Gene Model Coordinates
Source:vignettes/articles/gene_model_coordinates.Rmd
gene_model_coordinates.Rmd
The MGI report MGI_Gene_Model_Coord.rpt
lists the subset
of mouse genetic markers that correspond to NCBI and Ensembl gene
models.
To read this report using the key
"gene_model_coordinates"
, use the following code:
# To read all records (more than 70,000), use `read_report("gene_model_coordinates")`.

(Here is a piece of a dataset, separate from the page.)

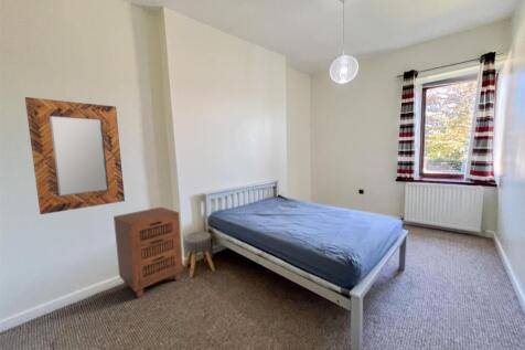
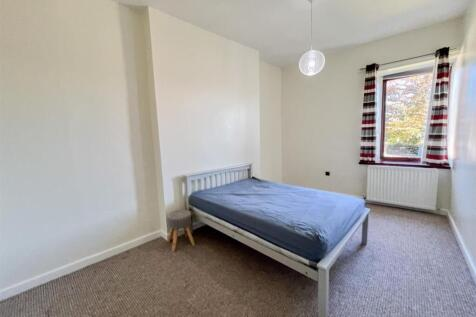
- home mirror [24,96,126,215]
- cabinet [113,206,184,299]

(gene_model_coord <- read_report(report_key = "gene_model_coordinates", n_max = 300L))
## # A tibble: 300 × 15
## marker_type marker_id marker_symbol marker_name assembly entrez_gen_id
## <fct> <chr> <chr> <chr> <fct> <int>
## 1 Gene MGI:87853 a nonagouti GRCm39 50518
## 2 Gene MGI:87854 Pzp PZP, alpha-2-macr… GRCm39 11287
## 3 Gene MGI:87859 Abl1 c-abl oncogene 1,… GRCm39 11350
## 4 Gene MGI:87860 Abl2 ABL proto-oncogen… GRCm39 11352
## 5 Gene MGI:87862 Scgb1b27 secretoglobin, fa… GRCm39 11354
## 6 Gene MGI:87863 Scgb2b27 secretoglobin, fa… GRCm39 233099
## 7 Gene MGI:87864 Scgb2b26 secretoglobin, fa… GRCm39 110187
## 8 Gene MGI:87866 Acadl acyl-Coenzyme A d… GRCm39 11363
## 9 Gene MGI:87867 Acadm acyl-Coenzyme A d… GRCm39 11364
## 10 Gene MGI:87868 Acads acyl-Coenzyme A d… GRCm39 11409
## # ℹ 290 more rows
## # ℹ 9 more variables: entrez_chromosome <fct>, entrez_start <int>,
## # entrez_end <int>, entrez_strand <fct>, ensembl_gen_id <chr>,
## # ensembl_chromosome <fct>, ensembl_start <int>, ensembl_end <int>,
## # ensembl_strand <fct>
NCBI gene model variables
NCBI gene model annotation variables are prefixed with
entrez
:
dplyr::select(gene_model_coord, "marker_symbol", dplyr::starts_with("entrez"))
## # A tibble: 300 × 6
## marker_symbol entrez_gen_id entrez_chromosome entrez_start entrez_end
## <chr> <int> <fct> <int> <int>
## 1 a 50518 2 154792519 154892932
## 2 Pzp 11287 6 128460530 128503683
## 3 Abl1 11350 2 31578256 31697105
## 4 Abl2 11352 1 156386160 156477189
## 5 Scgb1b27 11354 7 33720906 33722306
## 6 Scgb2b27 233099 7 33711344 33713367
## 7 Scgb2b26 110187 7 33642422 33644410
## 8 Acadl 11363 1 66869998 66902468
## 9 Acadm 11364 3 153627990 153650280
## 10 Acads 11409 5 115248358 115257405
## # ℹ 290 more rows
## # ℹ 1 more variable: entrez_strand <fct>
Ensembl gene model variables
Ensembl gene model annotation variables are prefixed with
ensembl
:
dplyr::select(gene_model_coord, "marker_symbol", dplyr::starts_with("ensembl"))
## # A tibble: 300 × 6
## marker_symbol ensembl_gen_id ensembl_chromosome ensembl_start ensembl_end
## <chr> <chr> <fct> <int> <int>
## 1 a ENSMUSG00000027596 2 154633322 154892932
## 2 Pzp ENSMUSG00000030359 6 128460530 128503683
## 3 Abl1 ENSMUSG00000026842 2 31578388 31694239
## 4 Abl2 ENSMUSG00000026596 1 156386356 156477138
## 5 Scgb1b27 ENSMUSG00000066583 7 33720908 33722306
## 6 Scgb2b27 ENSMUSG00000066584 7 33711346 33713367
## 7 Scgb2b26 ENSMUSG00000066586 7 33642427 33644465
## 8 Acadl ENSMUSG00000026003 1 66869998 66902436
## 9 Acadm ENSMUSG00000062908 3 153627994 153650269
## 10 Acads ENSMUSG00000029545 5 115248358 115257405
## # ℹ 290 more rows
## # ℹ 1 more variable: ensembl_strand <fct>
Variables
marker_type
marker_type
: genetic marker type is a factor of 10
levels: Gene, GeneModel, Pseudogene, DNA Segment, Transgene, QTL,
Cytogenetic Marker, BAC/YAC end, Complex/Cluster/Region, Other Genome
Feature. See ?marker_type_definitions
for the meaning of
each type.
marker_id
marker_id
: MGI accession identifier. A unique
alphanumeric character string that is used to unambiguously identify a
particular record in the Mouse Genome Informatics database. The format
is MGI:nnnnnn
, where n
is a digit.
marker_name
marker_name
: marker name is a word or phrase that
uniquely identifies the genetic marker, e.g. a gene or allele name.
assembly
assembly
: mouse genome assembly version, a factor of two
levels: 'GRCm38'
and 'GRCm39'
. Almost always
'GRCm39'
.
entrez_strand
entrez_strand
: DNA strand, ‘+’ for sense, and ‘-’ for
antisense, according to NCBI gene model.